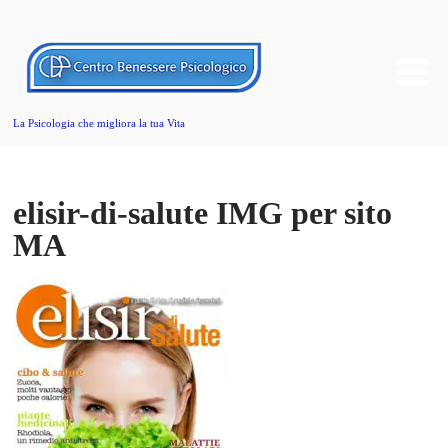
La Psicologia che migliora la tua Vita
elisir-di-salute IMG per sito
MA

...

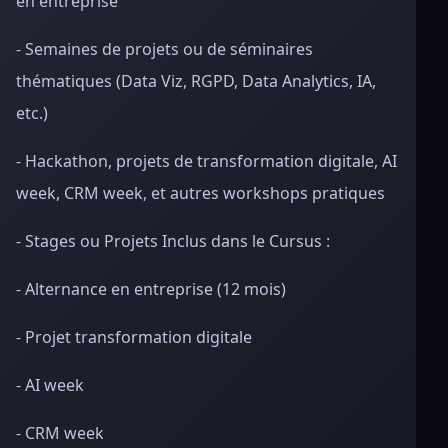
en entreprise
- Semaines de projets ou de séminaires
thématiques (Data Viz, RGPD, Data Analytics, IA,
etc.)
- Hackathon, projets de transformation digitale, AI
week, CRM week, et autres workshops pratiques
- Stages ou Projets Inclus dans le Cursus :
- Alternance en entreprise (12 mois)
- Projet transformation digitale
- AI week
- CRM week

...

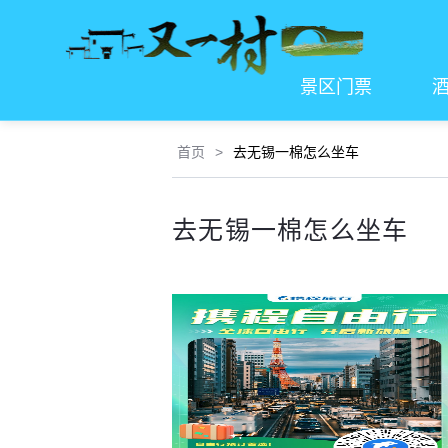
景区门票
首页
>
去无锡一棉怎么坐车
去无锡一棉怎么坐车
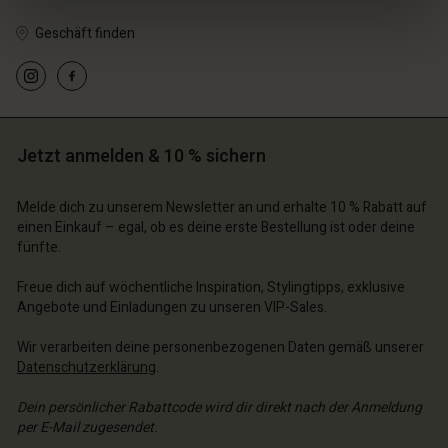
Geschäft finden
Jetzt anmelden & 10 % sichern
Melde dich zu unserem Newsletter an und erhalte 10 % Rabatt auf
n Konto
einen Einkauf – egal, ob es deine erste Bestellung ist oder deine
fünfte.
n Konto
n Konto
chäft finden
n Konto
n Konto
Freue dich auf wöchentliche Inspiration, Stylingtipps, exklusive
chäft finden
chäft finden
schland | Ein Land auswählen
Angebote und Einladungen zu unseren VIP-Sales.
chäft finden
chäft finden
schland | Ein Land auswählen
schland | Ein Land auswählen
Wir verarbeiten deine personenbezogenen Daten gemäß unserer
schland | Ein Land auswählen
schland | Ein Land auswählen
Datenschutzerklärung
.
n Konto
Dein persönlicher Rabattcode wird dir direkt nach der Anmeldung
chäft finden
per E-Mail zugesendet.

• **WHAT TO WORK ON**
Using the records above, say how many lines include the string "digitale". Only the number is wanted.

• **EXERCISE RESPONSE**
2